Data from: Nutrient availability and atmospheric CO2 partial pressure modulate the effects of nutrient heterogeneity on the size structure of populations in grassland species

Background and Aims: Size-asymmetric competition occurs when larger plants have a disproportionate advantage in competition with smaller plants. It has been hypothesized that nutrient heterogeneity may promote it. Experiments testing this hypothesis are inconclusive, and in most cases have evaluated the effects of nutrient heterogeneity separately from other environmental factors. The aim of this study was to test, using populations of Lolium perenne, Plantago lanceolata and Holcus lanatus, two hypotheses: (a) nutrient heterogeneity promotes size-asymmetric competition; and (b) nutrient heterogeneity interacts with both atmospheric CO2 partial pressure (PCO2) and nutrient availability to determine the magnitude of this response. Methods: Microcosms consisting of monocultures of the three species were grown for 90 d in a factorial experiment with the following treatments: PCO2 (37 5 and 70 Pa) and nutrient availability (NA; 40 and 120 mg of N added as organic material) combined with different spatial distribution of the organic material (NH; homogeneous and heterogeneous). Differences in the size of individual plants within populations (size inequality) were quantified using the coefficient of variation of individual above-ground biomass and the combined biomass of the two largest individuals in each microcosm. Increases in size inequality were associated with size-asymmetric competition. Key Results: Size inequality increased when the nutrients were heterogeneously supplied in the three species. The effects of NH on this response were more pronounced under high nutrient supply in both Plantago and Holcus (significant NA x NH interactions) and under elevated PCO2 in Plantago (significant PCO2 x NA x NH interaction). No significant two- and three-way interactions were found for Lolium. Conclusions: Our first hypothesis was supported by our results, as nutrient heterogeneity promoted size-asymmetric competition in the three species evaluated. Nutrient supply and PCO2 modified the magnitude of this effect in Plantago and Holcus, but not in Lolium. Thus, our second hypothesis was partially supported.
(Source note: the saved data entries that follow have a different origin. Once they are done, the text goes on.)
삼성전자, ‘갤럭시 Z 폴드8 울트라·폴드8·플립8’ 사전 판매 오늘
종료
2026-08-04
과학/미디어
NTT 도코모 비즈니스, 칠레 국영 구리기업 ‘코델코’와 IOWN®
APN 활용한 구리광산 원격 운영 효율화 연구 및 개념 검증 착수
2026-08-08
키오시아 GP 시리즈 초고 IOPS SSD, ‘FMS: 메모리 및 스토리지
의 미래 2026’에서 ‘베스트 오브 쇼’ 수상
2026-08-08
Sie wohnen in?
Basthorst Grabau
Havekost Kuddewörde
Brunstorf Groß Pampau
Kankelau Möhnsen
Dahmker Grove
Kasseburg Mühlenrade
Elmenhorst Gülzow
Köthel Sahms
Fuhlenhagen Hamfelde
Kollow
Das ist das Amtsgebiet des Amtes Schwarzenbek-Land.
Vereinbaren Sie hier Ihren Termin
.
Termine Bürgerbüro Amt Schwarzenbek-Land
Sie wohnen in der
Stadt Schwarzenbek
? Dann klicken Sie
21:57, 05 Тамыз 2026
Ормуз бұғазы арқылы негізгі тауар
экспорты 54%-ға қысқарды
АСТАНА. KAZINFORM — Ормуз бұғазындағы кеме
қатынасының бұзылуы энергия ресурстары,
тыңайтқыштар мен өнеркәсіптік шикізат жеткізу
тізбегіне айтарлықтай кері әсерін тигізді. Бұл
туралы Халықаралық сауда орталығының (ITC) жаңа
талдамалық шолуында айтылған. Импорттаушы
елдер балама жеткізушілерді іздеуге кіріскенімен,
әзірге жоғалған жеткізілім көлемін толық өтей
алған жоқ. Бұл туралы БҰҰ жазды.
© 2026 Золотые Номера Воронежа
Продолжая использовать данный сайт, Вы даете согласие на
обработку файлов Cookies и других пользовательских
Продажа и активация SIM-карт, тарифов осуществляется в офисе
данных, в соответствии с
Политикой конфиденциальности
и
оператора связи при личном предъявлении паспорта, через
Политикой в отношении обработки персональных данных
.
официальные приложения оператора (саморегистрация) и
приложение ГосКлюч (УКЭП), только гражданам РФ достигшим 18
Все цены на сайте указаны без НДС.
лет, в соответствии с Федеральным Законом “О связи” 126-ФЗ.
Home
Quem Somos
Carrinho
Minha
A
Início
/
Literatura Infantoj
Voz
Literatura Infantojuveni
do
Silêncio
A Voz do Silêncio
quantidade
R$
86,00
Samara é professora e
研究背景与目的：大小不对称竞争（size-asymmetric competition）指体型更大的植物在与小型植物的竞争中占据不成比例的竞争优势。既往研究提出假说认为，养分异质性可能会促进该竞争模式。但目前验证该假说的相关实验结果尚无定论，且多数研究均单独评估养分异质性的效应，未结合其他环境因素开展实验。本研究以黑麦草（Lolium perenne）、长叶车前（Plantago lanceolata）和绒毛草（Holcus lanatus）种群为研究对象，旨在验证两个假说：其一，养分异质性可促进大小不对称竞争；其二，养分异质性会与大气二氧化碳分压（PCO2）及养分有效性共同作用，决定该竞争响应的强度。 研究方法：本研究采用析因实验设计，构建包含各供试物种单一种植群落的微宇宙培养系统（microcosms），并设置以下处理因素开展为期90天的培养实验：大气二氧化碳分压（PCO2：37 5 Pa与70 Pa）、养分有效性（NA：以有机质形式添加的氮含量为40 mg与120 mg），以及有机质的不同空间分布模式（NH：均匀分布与异质分布）。通过种群内单株植物的体型差异（体型不平等性），以单株地上生物量的变异系数及每个微宇宙中两株最大个体的总生物量进行量化。体型不平等性的提升与大小不对称竞争直接相关。 主要研究结果：当养分以异质性方式供应时，3个供试物种的体型不平等性均显著升高。对于长叶车前与绒毛草，养分异质性（NH）对体型不平等性的增强效应在高养分供应条件下更为显著（存在显著的NA×NH交互作用）；而对于长叶车前，该效应在升高的PCO2条件下更为明显（存在显著的PCO2×NA×NH三阶交互作用）。黑麦草未检测到显著的二阶及三阶交互作用。 研究结论：本研究结果验证了第一个假说，即养分异质性可促进3个供试物种的大小不对称竞争。养分有效性与PCO2会改变长叶车前与绒毛草的该竞争效应强度，但对黑麦草无显著影响。因此，本研究的第二个假说得到了部分验证。